● Short task 1
Using the article below on offshore banking in the Cayman Islands, decide whether each statement agrees with it: (a) the number of registered banks fell from 198 to 184; (b) Class B banks may offer services to customers in Cayman; (c) fewer than 300 banks were registered in Cayman in the 1990s. Give yes or no for each, with the deciding words of the article quoted.
● Short task 2
In the article below on offshore banking in the Cayman Islands, what position does Paul Byles hold?

● Excerpted passage

Offshore banking continues to decline
The number of banks in the Cayman Islands dropped by 7 percent in 2015, compared to 2014.
The 12-month decline from 198 to 184 registered banks mostly concerned Class B banks, which are licensed by the Cayman Islands Monetary Authority but only allowed to offer services to customers outside of Cayman.
The number of locally operating Class A banks fell from 13 to 12 and includes six retail and six non-retail banks, the latest CIMA statistics show.
The banking industry has been diminishing constantly since the 1990s, when there were more than 500 banks registered in Cayman. The reasons for the decline range from consolidation in the industry to new regulations that have made operating offshore banks less cost effective. Most recently, the so-called “de-risking” by U.S. correspondent banks provided a new threat to the business model of offshore banks.
“The decline generally over the years is due to global consolidation of banks, which has resulted in their branches and subsidiaries merging across various jurisdictions,” said Paul Byles, managing director of First Regents Bank & Trust. “But more recently it has also become more challenging to operate in the offshore banking arena.
“Class B banks in particular are finding it very difficult to maintain correspondent bank accounts in the U.S. and elsewhere. As a result, I believe we will see a further decline in the number of licenses as shareholders question the point of having a Class B license.”
Cayman Class B banks often offer depository services to international clients and maintain access to the U.S. dollar clearing system by establishing correspondent banking services with local Class A banks in Cayman, which in turn have correspondent relationships with U.S. banks.
Local banks are under pressure by their U.S. correspondent banks which, under international regulations governing anti-money laundering, take a risk-based approach on a client-by-client basis.
While the guidelines defined by the Financial Action Task Force would require financial institutions to terminate client relationships only when money laundering or terrorism financing cannot be mitigated, banks have taken an increasingly risk-adverse view when evaluating their client relationships, including their business relations with Cayman banks.
During the past 18 months, many retail banks in Cayman started to inform their Class B bank clients that they can no longer offer correspondent banking services if they relate to funds of the bank’s clients.
This development is threatening the business model of those offshore banks that are not branches or subsidiaries of U.S. banks.
“The new policy of not allowing Class B banks to have correspondent banking accounts has the potential to wipe out an entire industry offering,” Byles said.
The issue echoes the recent problems of money service providers in Cayman to access correspondent banking services that are needed to process remittance payments. Most services were terminated by the banks, which cited “de-risking” and costs as the primary reasons. While the demand for private banking, once a staple service of offshore banks, is still growing globally, there is a danger that Cayman’s reputation for banking services is eroding in line with the fall in the number of banks, Byles said.

● Items
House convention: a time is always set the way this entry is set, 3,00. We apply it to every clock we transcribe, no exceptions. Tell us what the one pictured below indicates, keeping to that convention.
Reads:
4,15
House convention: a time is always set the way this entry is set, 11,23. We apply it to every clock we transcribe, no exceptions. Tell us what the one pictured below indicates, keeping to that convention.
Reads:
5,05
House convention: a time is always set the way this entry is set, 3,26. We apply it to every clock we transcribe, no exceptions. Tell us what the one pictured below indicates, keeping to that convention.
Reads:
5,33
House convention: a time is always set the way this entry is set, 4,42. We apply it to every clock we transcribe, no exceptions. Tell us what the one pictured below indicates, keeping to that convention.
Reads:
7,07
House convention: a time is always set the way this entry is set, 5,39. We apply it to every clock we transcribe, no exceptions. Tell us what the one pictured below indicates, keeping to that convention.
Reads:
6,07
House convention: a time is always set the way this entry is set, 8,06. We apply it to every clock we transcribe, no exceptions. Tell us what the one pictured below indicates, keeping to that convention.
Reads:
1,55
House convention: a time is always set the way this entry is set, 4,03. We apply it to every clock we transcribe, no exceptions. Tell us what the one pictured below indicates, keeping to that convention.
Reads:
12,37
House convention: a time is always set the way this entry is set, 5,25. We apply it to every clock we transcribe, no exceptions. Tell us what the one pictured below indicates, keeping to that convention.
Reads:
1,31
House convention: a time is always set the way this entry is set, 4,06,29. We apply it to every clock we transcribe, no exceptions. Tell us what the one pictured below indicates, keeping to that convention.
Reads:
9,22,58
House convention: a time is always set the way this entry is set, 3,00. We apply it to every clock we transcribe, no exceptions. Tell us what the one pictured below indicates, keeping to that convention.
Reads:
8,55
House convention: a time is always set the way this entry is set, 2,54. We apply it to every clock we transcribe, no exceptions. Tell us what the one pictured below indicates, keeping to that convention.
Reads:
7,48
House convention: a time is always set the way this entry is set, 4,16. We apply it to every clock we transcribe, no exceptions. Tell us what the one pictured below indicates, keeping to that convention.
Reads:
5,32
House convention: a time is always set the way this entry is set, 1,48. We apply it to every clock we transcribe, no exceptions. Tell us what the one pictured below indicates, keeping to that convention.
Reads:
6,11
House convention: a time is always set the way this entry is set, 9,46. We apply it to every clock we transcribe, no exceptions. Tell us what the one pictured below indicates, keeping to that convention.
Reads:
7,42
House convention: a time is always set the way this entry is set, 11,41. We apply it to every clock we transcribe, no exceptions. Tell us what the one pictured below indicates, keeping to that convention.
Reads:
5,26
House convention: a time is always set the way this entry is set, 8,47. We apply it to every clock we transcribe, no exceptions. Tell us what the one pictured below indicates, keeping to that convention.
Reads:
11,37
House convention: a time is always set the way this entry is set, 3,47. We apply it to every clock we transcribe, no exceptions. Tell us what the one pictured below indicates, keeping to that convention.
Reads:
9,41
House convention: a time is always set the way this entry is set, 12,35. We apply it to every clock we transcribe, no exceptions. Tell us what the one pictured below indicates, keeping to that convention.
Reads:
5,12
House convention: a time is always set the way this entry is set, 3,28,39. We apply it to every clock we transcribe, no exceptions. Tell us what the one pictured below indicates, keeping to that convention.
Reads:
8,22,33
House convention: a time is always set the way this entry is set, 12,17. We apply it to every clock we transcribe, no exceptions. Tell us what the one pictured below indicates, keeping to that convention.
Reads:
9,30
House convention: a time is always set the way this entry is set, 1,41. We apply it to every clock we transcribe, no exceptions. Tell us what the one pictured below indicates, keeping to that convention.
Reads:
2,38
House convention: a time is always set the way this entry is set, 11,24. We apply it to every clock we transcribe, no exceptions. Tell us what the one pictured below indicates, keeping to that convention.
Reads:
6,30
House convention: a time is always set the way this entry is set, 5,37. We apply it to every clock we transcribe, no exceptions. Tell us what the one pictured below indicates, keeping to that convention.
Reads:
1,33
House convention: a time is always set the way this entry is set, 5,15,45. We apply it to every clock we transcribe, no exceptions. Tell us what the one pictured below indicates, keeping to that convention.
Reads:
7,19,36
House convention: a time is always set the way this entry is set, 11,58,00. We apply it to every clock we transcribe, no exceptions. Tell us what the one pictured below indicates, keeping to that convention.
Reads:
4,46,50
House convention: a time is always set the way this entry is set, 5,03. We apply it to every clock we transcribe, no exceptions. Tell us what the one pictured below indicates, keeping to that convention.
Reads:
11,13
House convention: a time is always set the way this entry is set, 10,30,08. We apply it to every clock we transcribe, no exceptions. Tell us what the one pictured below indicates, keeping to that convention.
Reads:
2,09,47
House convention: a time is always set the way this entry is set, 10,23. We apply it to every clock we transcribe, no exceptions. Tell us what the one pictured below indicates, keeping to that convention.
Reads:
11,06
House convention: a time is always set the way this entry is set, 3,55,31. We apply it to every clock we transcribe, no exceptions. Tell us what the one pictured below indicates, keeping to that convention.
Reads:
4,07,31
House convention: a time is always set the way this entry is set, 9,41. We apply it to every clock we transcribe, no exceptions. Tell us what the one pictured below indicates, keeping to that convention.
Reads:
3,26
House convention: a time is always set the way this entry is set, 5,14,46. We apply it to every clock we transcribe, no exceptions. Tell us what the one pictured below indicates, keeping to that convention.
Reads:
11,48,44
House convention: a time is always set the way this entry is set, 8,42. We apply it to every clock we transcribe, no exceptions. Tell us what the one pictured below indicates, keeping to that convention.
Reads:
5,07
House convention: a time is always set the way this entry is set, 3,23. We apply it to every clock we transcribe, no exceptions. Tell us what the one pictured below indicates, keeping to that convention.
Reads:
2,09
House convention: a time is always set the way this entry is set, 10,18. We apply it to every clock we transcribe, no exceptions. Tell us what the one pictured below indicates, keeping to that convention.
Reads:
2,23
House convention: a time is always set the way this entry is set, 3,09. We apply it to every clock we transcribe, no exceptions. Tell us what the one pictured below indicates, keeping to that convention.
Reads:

● Exercise output 1
(a) Yes: "The 12-month decline from 198 to 184 registered banks"
(b) No: "only allowed to offer services to customers outside of Cayman"
(c) No: "there were more than 500 banks registered in Cayman"

● Exercise output 2
He is managing director of First Regents Bank & Trust.